● **ABOUT THIS EXERCISE**
Only the lines that include "CreationDate" should be copied from the data below.

[Dataset excerpts]
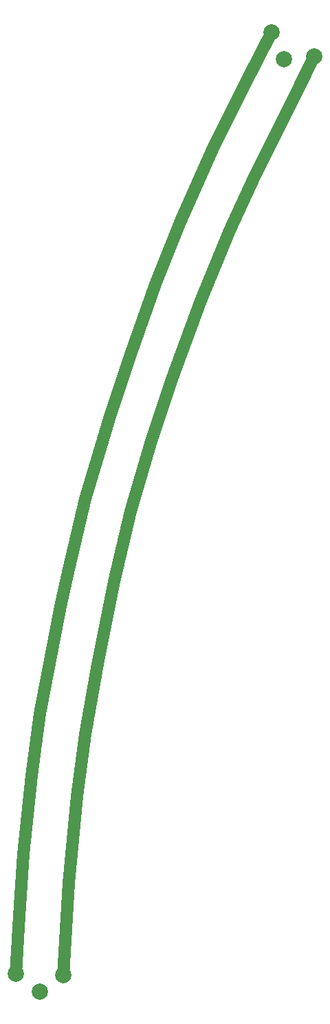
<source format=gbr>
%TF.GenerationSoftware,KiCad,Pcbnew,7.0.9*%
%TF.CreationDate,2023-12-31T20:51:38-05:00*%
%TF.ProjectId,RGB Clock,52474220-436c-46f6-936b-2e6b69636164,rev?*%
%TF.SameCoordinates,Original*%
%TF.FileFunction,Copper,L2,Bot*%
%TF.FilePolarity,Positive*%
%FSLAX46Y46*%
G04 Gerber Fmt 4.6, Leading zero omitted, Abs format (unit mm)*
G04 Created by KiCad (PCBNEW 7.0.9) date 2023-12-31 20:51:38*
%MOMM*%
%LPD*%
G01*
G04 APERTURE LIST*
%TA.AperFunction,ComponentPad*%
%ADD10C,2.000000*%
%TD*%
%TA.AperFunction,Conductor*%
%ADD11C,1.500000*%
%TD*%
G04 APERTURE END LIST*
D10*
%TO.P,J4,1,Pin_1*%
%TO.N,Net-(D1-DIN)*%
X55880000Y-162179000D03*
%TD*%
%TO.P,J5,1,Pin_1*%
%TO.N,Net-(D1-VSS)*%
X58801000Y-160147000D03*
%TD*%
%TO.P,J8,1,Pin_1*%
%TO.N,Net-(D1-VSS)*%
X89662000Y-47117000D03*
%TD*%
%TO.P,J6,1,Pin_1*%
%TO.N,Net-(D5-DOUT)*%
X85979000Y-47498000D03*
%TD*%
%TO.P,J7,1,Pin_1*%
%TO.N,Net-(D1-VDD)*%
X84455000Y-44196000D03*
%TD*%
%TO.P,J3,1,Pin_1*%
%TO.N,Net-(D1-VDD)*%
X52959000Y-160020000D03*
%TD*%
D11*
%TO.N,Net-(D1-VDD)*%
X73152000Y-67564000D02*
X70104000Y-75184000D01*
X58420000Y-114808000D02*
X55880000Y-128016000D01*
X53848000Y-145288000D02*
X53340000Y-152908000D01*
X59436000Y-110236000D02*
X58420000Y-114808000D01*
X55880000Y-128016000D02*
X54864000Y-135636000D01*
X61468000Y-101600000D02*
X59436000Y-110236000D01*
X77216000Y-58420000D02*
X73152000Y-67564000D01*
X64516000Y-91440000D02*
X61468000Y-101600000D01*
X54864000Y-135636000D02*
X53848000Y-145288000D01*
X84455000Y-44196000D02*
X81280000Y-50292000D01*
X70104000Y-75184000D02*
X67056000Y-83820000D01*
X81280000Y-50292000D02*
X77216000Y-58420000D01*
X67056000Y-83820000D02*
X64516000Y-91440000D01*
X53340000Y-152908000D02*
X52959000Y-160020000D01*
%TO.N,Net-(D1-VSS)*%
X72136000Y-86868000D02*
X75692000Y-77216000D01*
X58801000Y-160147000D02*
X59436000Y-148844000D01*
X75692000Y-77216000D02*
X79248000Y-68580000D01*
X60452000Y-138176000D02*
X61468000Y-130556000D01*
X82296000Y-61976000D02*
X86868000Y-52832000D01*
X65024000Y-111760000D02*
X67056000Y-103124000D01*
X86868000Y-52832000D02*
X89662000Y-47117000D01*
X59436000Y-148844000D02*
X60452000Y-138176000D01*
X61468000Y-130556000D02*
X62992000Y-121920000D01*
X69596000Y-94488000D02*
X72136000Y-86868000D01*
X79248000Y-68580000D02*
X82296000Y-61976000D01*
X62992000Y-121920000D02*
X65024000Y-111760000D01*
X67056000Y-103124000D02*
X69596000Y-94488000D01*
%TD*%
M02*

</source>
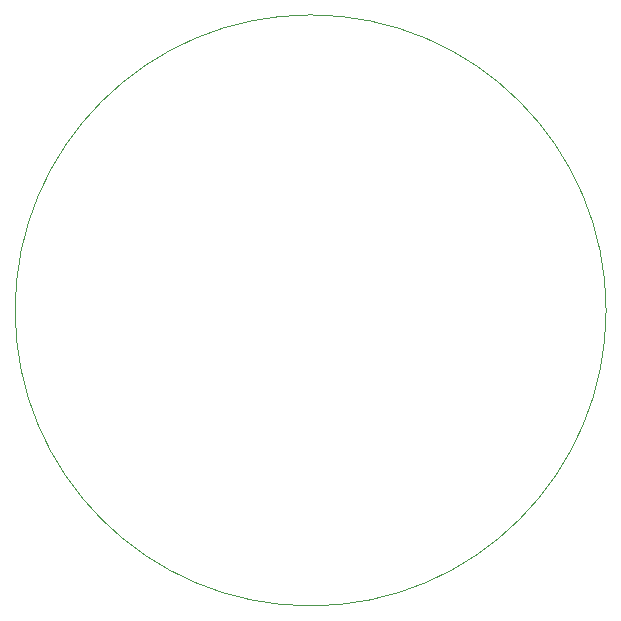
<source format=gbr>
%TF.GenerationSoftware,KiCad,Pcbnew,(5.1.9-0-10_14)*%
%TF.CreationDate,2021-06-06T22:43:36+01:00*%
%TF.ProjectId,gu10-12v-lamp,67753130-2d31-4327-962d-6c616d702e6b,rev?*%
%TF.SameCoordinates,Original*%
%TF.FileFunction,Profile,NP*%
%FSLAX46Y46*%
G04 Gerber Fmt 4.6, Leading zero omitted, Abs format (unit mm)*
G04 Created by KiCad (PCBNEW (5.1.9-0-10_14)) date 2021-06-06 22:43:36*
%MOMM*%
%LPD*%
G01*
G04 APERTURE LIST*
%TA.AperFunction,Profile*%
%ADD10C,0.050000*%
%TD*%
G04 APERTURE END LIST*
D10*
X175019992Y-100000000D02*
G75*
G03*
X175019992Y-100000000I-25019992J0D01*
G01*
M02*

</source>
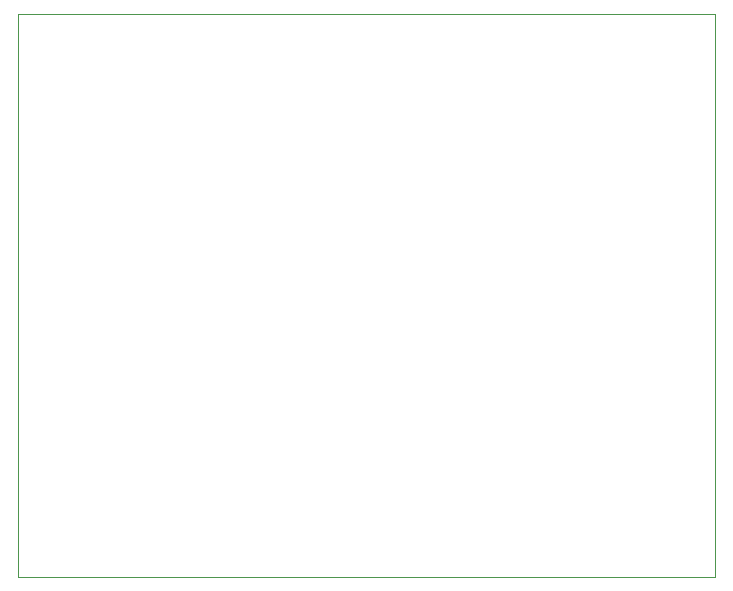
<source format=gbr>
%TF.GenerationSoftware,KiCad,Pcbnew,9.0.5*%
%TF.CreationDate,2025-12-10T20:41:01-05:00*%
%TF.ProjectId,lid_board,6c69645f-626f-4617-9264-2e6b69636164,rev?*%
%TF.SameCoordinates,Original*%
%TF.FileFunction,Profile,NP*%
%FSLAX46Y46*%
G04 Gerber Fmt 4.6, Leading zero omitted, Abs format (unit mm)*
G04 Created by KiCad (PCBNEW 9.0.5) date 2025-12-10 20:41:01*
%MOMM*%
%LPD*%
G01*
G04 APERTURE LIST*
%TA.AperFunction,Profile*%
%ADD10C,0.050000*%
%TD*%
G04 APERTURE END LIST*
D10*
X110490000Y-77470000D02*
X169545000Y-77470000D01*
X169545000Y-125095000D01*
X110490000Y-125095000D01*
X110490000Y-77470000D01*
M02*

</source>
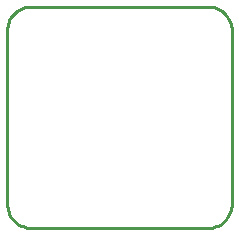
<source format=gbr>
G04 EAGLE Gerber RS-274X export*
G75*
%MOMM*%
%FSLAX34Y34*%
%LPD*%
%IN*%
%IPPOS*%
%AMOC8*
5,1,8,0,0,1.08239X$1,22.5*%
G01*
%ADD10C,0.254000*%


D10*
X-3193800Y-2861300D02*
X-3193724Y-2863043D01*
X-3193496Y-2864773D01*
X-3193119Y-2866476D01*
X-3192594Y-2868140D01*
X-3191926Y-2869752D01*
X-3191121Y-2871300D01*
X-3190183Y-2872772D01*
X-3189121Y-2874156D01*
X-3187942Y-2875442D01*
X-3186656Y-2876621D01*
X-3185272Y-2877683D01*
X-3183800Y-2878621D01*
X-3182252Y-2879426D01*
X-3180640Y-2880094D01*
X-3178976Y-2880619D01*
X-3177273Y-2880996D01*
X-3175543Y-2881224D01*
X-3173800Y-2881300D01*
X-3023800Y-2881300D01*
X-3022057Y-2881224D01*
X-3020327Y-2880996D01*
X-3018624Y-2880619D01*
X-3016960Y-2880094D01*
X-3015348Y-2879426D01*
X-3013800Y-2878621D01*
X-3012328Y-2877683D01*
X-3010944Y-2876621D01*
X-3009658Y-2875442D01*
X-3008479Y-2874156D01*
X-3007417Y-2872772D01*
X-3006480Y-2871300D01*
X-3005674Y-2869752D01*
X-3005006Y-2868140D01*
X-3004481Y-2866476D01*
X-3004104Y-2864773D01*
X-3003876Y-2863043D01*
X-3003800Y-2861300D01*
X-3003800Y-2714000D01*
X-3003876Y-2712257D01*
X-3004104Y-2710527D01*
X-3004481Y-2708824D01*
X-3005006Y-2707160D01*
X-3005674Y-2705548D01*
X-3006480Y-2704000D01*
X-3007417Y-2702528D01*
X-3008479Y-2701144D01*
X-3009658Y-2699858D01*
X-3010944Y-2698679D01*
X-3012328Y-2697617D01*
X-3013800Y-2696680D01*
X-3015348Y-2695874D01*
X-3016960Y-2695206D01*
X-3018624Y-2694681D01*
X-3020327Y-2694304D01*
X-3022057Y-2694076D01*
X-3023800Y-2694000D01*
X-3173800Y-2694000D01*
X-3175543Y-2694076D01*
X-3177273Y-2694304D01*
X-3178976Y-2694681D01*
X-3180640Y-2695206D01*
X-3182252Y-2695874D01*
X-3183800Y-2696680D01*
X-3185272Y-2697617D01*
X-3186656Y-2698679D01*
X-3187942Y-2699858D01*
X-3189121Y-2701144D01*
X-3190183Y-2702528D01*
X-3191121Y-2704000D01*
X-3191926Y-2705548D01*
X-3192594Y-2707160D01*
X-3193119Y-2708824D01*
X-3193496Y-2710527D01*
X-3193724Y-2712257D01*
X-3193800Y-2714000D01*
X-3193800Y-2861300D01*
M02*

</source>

● **RESULT**
%TF.CreationDate,2023-12-31T20:51:38-05:00*%
%TF.CreationDate,2021-06-06T22:43:36+01:00*%
%TF.CreationDate,2025-12-10T20:41:01-05:00*%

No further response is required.